§ **Activity**:
With the pictures omitted, print exactly the lines below, from the one containing "円滑に相続手続きを完了させました。" through the one containing "Firefox does not allow porting of", and nothing else.

§ **Records to process**:
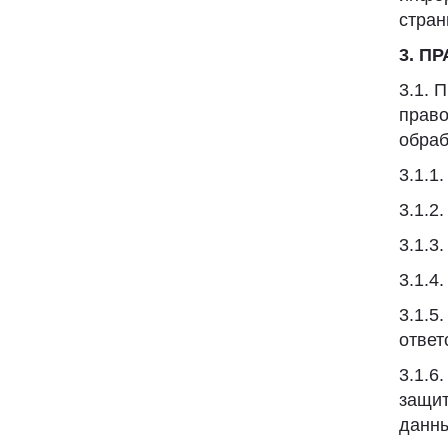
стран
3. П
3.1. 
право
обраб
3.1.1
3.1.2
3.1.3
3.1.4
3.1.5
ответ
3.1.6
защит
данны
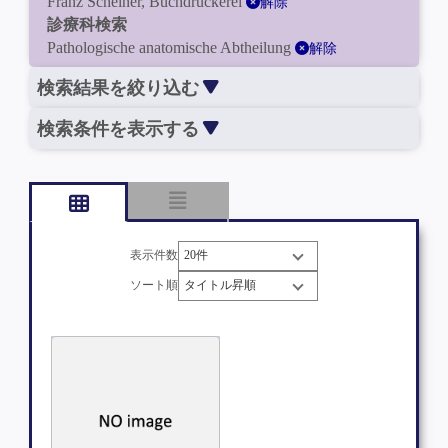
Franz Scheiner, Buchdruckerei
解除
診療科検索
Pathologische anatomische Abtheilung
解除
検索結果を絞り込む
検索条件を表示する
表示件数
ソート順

---

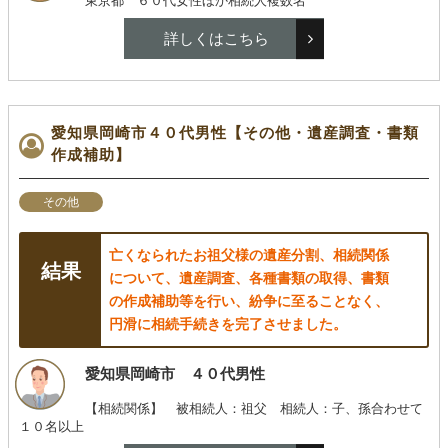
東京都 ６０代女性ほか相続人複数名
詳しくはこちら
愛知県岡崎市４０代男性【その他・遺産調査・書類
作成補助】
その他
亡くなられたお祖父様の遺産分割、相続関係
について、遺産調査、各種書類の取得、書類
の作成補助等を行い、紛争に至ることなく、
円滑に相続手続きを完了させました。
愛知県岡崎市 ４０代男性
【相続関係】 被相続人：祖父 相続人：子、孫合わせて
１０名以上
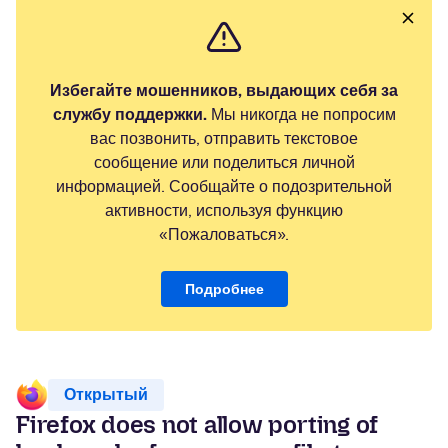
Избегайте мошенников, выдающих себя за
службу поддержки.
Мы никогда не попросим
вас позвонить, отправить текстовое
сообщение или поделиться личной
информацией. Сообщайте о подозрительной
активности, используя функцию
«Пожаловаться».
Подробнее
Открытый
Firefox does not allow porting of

§ **Final answer**:
円滑に相続手続きを完了させました。
愛知県岡崎市 ４０代男性
【相続関係】 被相続人：祖父 相続人：子、孫合わせて
１０名以上
Избегайте мошенников, выдающих себя за
службу поддержки.
Мы никогда не попросим
вас позвонить, отправить текстовое
сообщение или поделиться личной
информацией. Сообщайте о подозрительной
активности, используя функцию
«Пожаловаться».
Подробнее
Открытый
Firefox does not allow porting of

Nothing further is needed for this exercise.